PS11

The Solomonic Legacy in Early Bourbon Spain

Victor Deupi 1
1Fairfield University, Fairfield CT, USA, 2NYIT, New York, NY, USA

Hapsburg Spain exhibited a unique concern with Solomonic forms (particularly twisted columns), most notably during Philip II’s building of the Escorial. It may seem strange that a building whose character and language epitomized the “unornamented style” of its authors, Juan Bautista de Toledo and Juan de Herrera, should trigger such sentiments of license and permutation. Yet from the outset, the Escorial was associated with Solomon’s Temple, both literally (in plan and architectural detail) and metaphorically (Philip II as a new Solomon). The monastery’s librarian, Benito Arias Montano, had produced his own reconstruction of the Temple (1571-72), as well as the Jesuit Juan Bautista Villalpando, who trained under Herrera at the Escorial and whose treatise and commentary on the Temple was published in Rome in 1598-1604. In the wake of these two seminal texts, a number of seventeenth and eighteenth-century Spanish architects and writers on architecture (Juan Ricci, Juan Caramuel de Lobkowitz, and José de Hermosilla in particular) returned to the question of the Solomonic disposition and its relevance to contemporary practice.
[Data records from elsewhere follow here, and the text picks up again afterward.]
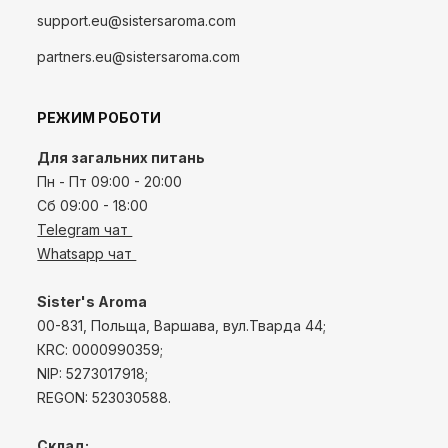
support.eu@sistersaroma.com
partners.eu@sistersaroma.com
РЕЖИМ РОБОТИ
Для загальних питань
Пн - Пт 09:00 - 20:00
Сб 09:00 - 18:00
Telegram чат
Whatsapp чат
Sister's Aroma
00-831, Польща, Варшава, вул.Тварда 44;
КRС: 0000990359;
NIP: 5273017918;
REGON: 523030588.
Склад: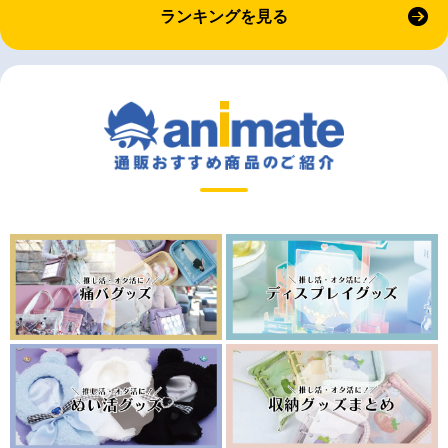
ランキングを見る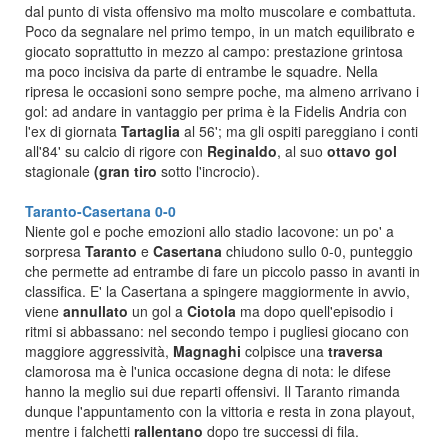
dal punto di vista offensivo ma molto muscolare e combattuta.
Poco da segnalare nel primo tempo, in un match equilibrato e
giocato soprattutto in mezzo al campo: prestazione grintosa
ma poco incisiva da parte di entrambe le squadre. Nella
ripresa le occasioni sono sempre poche, ma almeno arrivano i
gol: ad andare in vantaggio per prima è la Fidelis Andria con
l'ex di giornata
Tartaglia
al 56'; ma gli ospiti pareggiano i conti
all'84' su calcio di rigore con
Reginaldo
, al suo
ottavo gol
stagionale
(gran tiro
sotto l'incrocio).
Taranto-Casertana 0-0
Niente gol e poche emozioni allo stadio Iacovone: un po' a
sorpresa
Taranto
e
Casertana
chiudono sullo 0-0, punteggio
che permette ad entrambe di fare un piccolo passo in avanti in
classifica. E' la Casertana a spingere maggiormente in avvio,
viene
annullato
un gol a
Ciotola
ma dopo quell'episodio i
ritmi si abbassano: nel secondo tempo i pugliesi giocano con
maggiore aggressività,
Magnaghi
colpisce una
traversa
clamorosa ma è l'unica occasione degna di nota: le difese
hanno la meglio sui due reparti offensivi. Il Taranto rimanda
dunque l'appuntamento con la vittoria e resta in zona playout,
mentre i falchetti
rallentano
dopo tre successi di fila.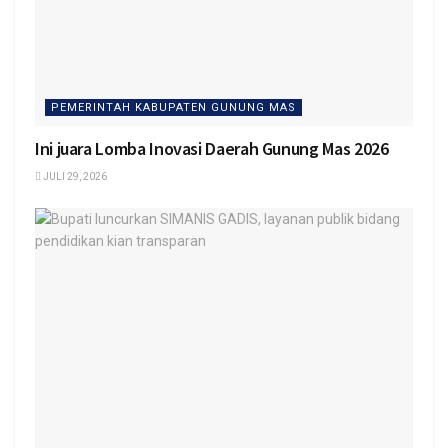
PEMERINTAH KABUPATEN GUNUNG MAS
Ini juara Lomba Inovasi Daerah Gunung Mas 2026
JULI 29, 2026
That the Escorial was a monument rooted in the psyche of Spanish Hapsburg culture comes as little surprise. Yet its sustained revival in early Bourbon Spain seems curious, particularly as the first two Bourbon monarchs, Philip V and his son Ferdinand VI, patronized new building campaigns and deliberately decided to be interred in monuments of their own choosing and design. The present study will examine the lasting impact of the Escorial in the early eighteenth century as both an exemplar of Greco-Roman classicism, and a distinctly Spanish contribution to the history of European architecture.